S'agissant d'idées créatives, j'ai parlé du système de surveillance des ordonnances en place au Royaume-Uni, un système assez coûteux dont les frais généraux sont élevés. À mon avis, le Harvard Partners Group a proposé une méthode plus novatrice. Les membres de ce groupe ont consulté leurs dossiers médicaux longitudinaux pour établir la raison expliquant l'abandon du médicament prescrit. Ils ont essayé d'établir si c'était son efficacité ou les réactions indésirables produites qui étaient en cause.

Ces données ont été recueillies au point de prestation des services. Le processus prend des microsecondes. Cette information a ensuite permis d'extraire des données du dossier de santé électronique, a été regroupée dans un courriel et envoyée à la FDA. Cette collecte systématique des données a lieu au point de prestation des services. Il est très utile de savoir si un patient a cessé de prendre un médicament parce qu'il était inefficace ou parce qu'il causait une réaction indésirable.
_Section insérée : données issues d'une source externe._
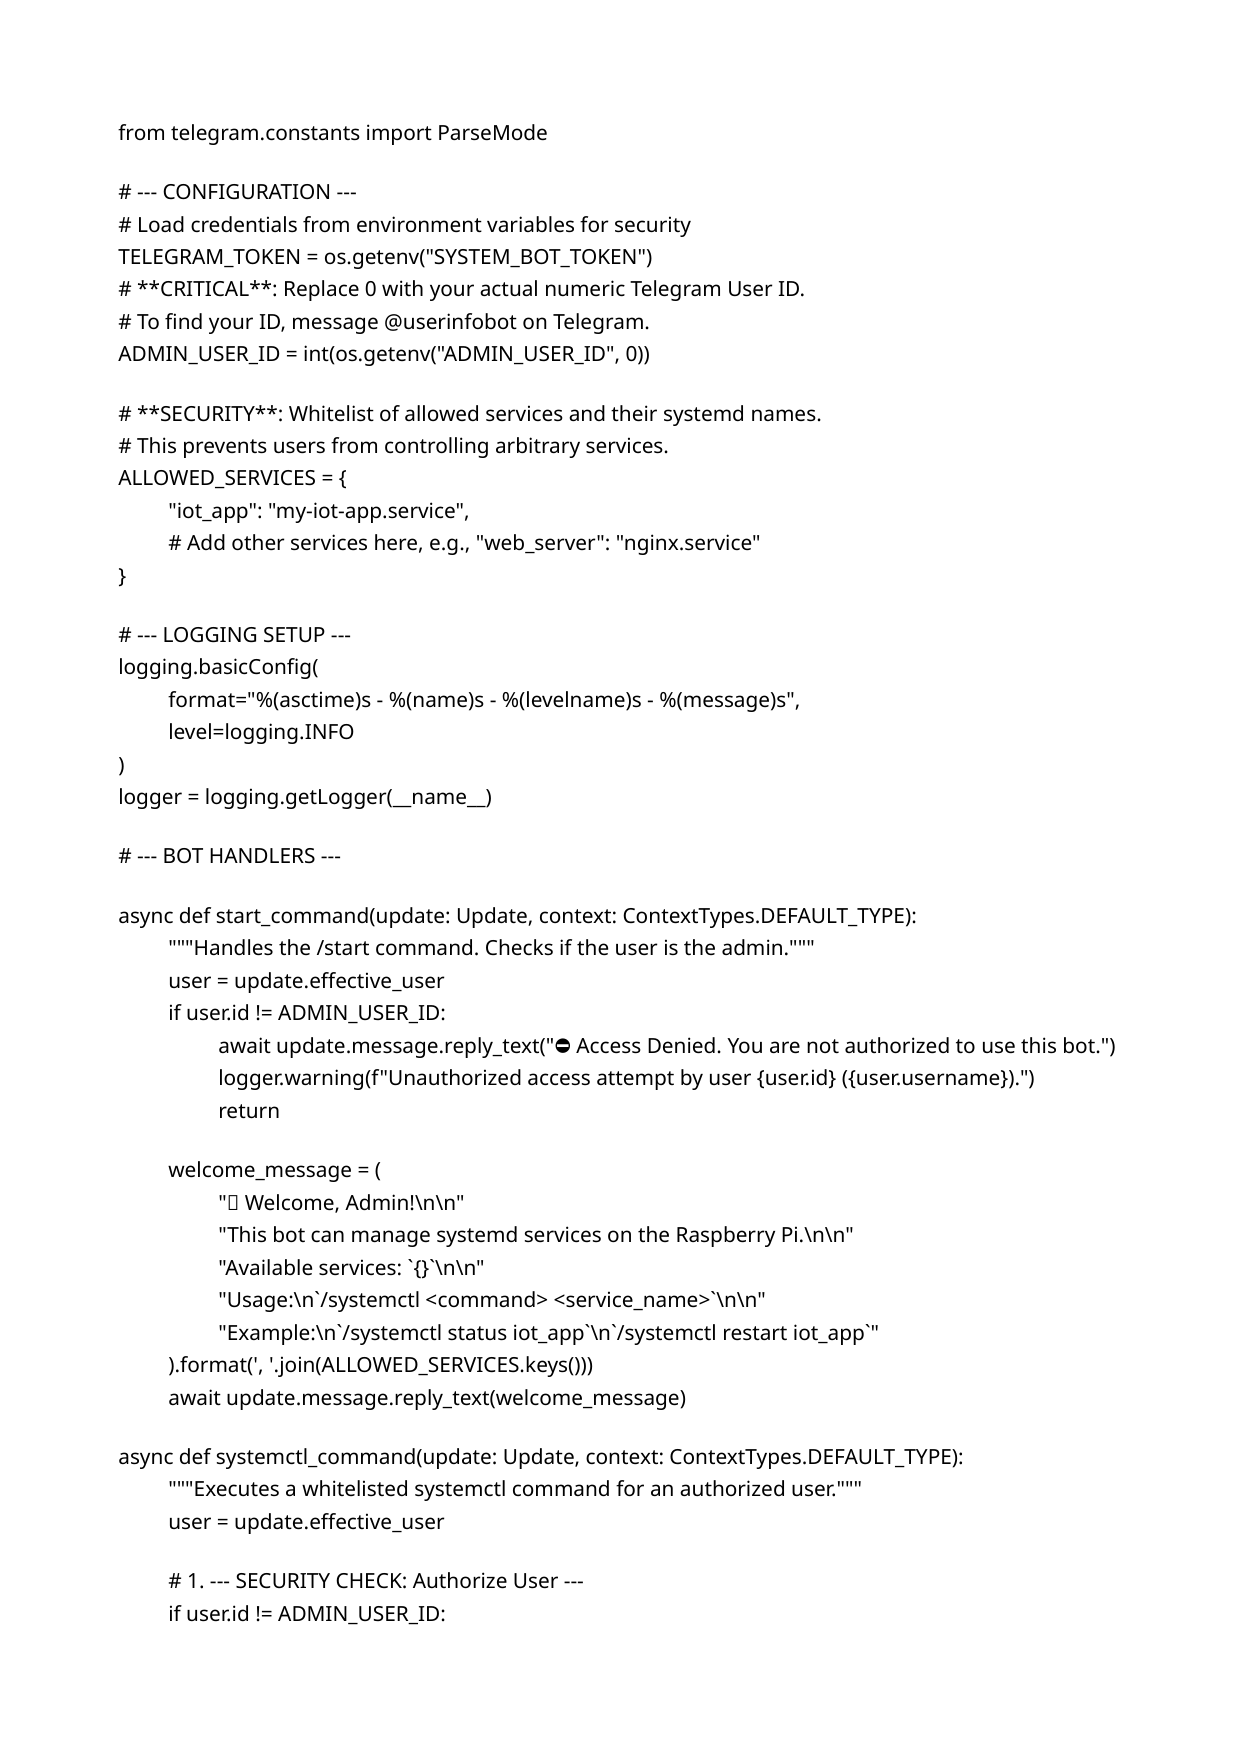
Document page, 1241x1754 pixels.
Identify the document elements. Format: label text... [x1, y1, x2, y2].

text "Example:\n`/systemctl status iot_app`\n`/systemctl restart iot_app`" [118, 1318, 1122, 1346]
text ).format(', '.join(ALLOWED_SERVICES.keys())) [118, 1350, 1122, 1379]
text from telegram.constants import ParseMode [118, 118, 1122, 147]
text # --- BOT HANDLERS --- [118, 842, 1122, 870]
text format="%(asctime)s - %(name)s - %(levelname)s - %(message)s", [118, 685, 1122, 713]
text ADMIN_USER_ID = int(os.getenv("ADMIN_USER_ID", 0)) [118, 339, 1122, 368]
text level=logging.INFO [118, 717, 1122, 746]
text # --- LOGGING SETUP --- [118, 620, 1122, 648]
text # **SECURITY**: Whitelist of allowed services and their systemd names. [118, 399, 1122, 427]
text # Load credentials from environment variables for security [118, 210, 1122, 238]
text await update.message.reply_text(welcome_message) [118, 1383, 1122, 1411]
text ALLOWED_SERVICES = { [118, 463, 1122, 492]
text } [118, 561, 1122, 589]
text return [118, 1096, 1122, 1124]
text # --- CONFIGURATION --- [118, 177, 1122, 206]
text """Handles the /start command. Checks if the user is the admin.""" [118, 933, 1122, 962]
text # 1. --- SECURITY CHECK: Authorize User --- [118, 1566, 1122, 1595]
text await update.message.reply_text("⛔️ Access Denied. You are not authorized to use this bot.") [118, 1031, 1122, 1059]
text # **CRITICAL**: Replace 0 with your actual numeric Telegram User ID. [118, 274, 1122, 303]
text "✅ Welcome, Admin!\n\n" [118, 1188, 1122, 1216]
text ) [118, 750, 1122, 778]
text "iot_app": "my-iot-app.service", [118, 496, 1122, 524]
text logger.warning(f"Unauthorized access attempt by user {user.id} ({user.username}).") [118, 1063, 1122, 1092]
text # This prevents users from controlling arbitrary services. [118, 431, 1122, 459]
text "Usage:\n`/systemctl <command> <service_name>`\n\n" [118, 1285, 1122, 1314]
text user = update.effective_user [118, 1507, 1122, 1535]
text if user.id != ADMIN_USER_ID: [118, 1599, 1122, 1627]
text if user.id != ADMIN_USER_ID: [118, 998, 1122, 1027]
text "This bot can manage systemd services on the Raspberry Pi.\n\n" [118, 1220, 1122, 1249]
text user = update.effective_user [118, 966, 1122, 994]
text "Available services: `{}`\n\n" [118, 1253, 1122, 1281]
text logger = logging.getLogger(__name__) [118, 782, 1122, 811]
text """Executes a whitelisted systemctl command for an authorized user.""" [118, 1474, 1122, 1503]
text # Add other services here, e.g., "web_server": "nginx.service" [118, 528, 1122, 557]
text async def systemctl_command(update: Update, context: ContextTypes.DEFAULT_TYPE): [118, 1442, 1122, 1470]
text welcome_message = ( [118, 1155, 1122, 1184]
text # To find your ID, message @userinfobot on Telegram. [118, 307, 1122, 335]
text logging.basicConfig( [118, 652, 1122, 681]
text TELEGRAM_TOKEN = os.getenv("SYSTEM_BOT_TOKEN") [118, 242, 1122, 271]
text async def start_command(update: Update, context: ContextTypes.DEFAULT_TYPE): [118, 901, 1122, 929]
Cette méthode pourrait être mise en œuvre non seulement de notre vivant, mais d'ici cinq ans. L'informatisation des dossiers de santé au Canada a été lente, mais je crois que le processus progresse maintenant plus rapidement. Il s'agit de s'entendre sur les logiciels qui seront utilisés à cette fin.

Nous devons pouvoir savoir pourquoi un patient cesse de prendre le médicament qui lui a été prescrit. C'est un objectif tout à fait réalisable. On pourrait recueillir cette information à l'échelle mondiale. Sans que cela n'exige d'effort démesuré de qui que ce soit, le Canada pourrait d'ailleurs servir de modèle pour ce qui est de la collecte systématique de cette information. Cela n'exigera pas un investissement supplémentaire de temps non plus. À mon avis, c'est la solution la plus facile aux problèmes qui se posent. Je crois aussi que c'est la solution la plus évidente.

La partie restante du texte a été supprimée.